堂谿公谓昭侯曰:今有令媛之玉巵,通而无当,能够盛水乎?昭侯曰:不成。有瓦器而不漏,能够盛酒乎?昭侯曰:可。对曰:夫瓦器至贱也,不漏,能够盛酒,虽有令媛之玉巵,至贵而无当,漏不成盛水,则人孰注浆哉?今为人主而漏其羣臣之语,是犹无当之玉巵也,虽有圣智,莫尽其术,为其漏也。昭侯曰:然。昭侯闻堂谿公之言,自此以后,欲发天下之大事,何尝不独寝恐梦言而令人知其谋也。一曰。堂谿公见昭侯曰:今有白玉之巵而无当,有瓦巵而有当,君渴,将何故饮?君曰:以瓦巵。堂谿公曰:白玉之巵美,而君不以饮者,以其无当耶?君曰:然。堂谿公曰:为人主而漏泄其羣臣之语,譬犹玉巵之无当。堂谿公每见而出,昭侯必独卧,唯恐梦言泄于妻妾。

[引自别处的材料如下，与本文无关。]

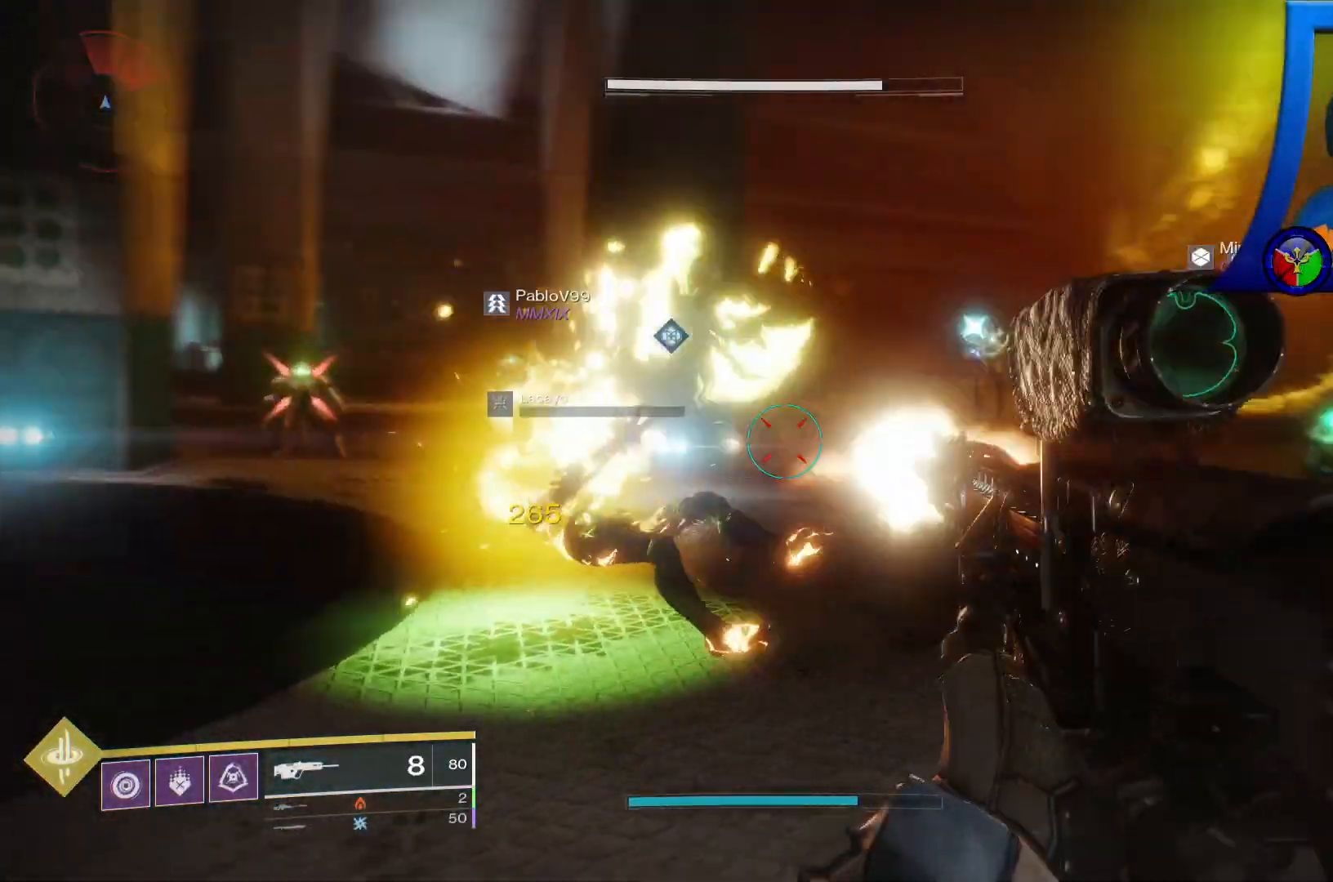
{"dt_ms": 500, "buttons": [], "left_stick": "left", "right_stick": "center", "events": [[67, "R2", "down"], [100, "right_stick", "right"], [167, "R2", "up"], [333, "A", "down"], [350, "A", "up"], [417, "right_stick", "center"]]}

晋文公问于狐偃曰:寡人甘肥周于堂,巵酒豆肉集于宫,壶酒不清,生肉不布,杀一牛遍于国中,一岁之功尽以衣士卒,其足以战民乎?狐子曰:不敷。文公曰:吾弛关市之征而缓科罚,其足以战民乎?狐子曰:不敷。文公曰:吾民之有丧资者,寡人亲使郎中视事,有罪者赦之,贫困不敷者与之,其足以战民乎?狐子对曰:不敷。此皆以是慎产也。而战之者,杀之也。民之从公也,为慎产也,公因此迎杀之,失所觉得从公矣。曰:但是何如足以战民乎?狐子对曰:令无得不战。公曰:无得不战何如?狐子对曰:信赏必罚,其足以战。公曰:科罚之极安至?对曰:不辟亲贵,法行所爱。文公曰:善。明日令田于圃陆,期以日中为期,前期者行军法焉。因而私有所爱者曰颠颉前期,吏请其罪,文公陨涕而忧。吏曰:请用事焉。遂斩颠颉之脊,以徇百姓,以明法之信也。而后百姓皆惧曰:君于颠颉之贵重如彼甚也,而君犹行法焉,况于我则何有矣?文公见民之可战也,因而遂发兵东伐原,克之。伐卫,东其亩,取五鹿。攻阳,胜虢#9,伐曹。南围郑,反之陴。罢宋#10围,还与荆人战城濮,大败荆人。返为践土之盟,遂城衡雍之义。一举而八有功,以是然者,无他故异物,从狐偃之谋,假颠颉之脊也。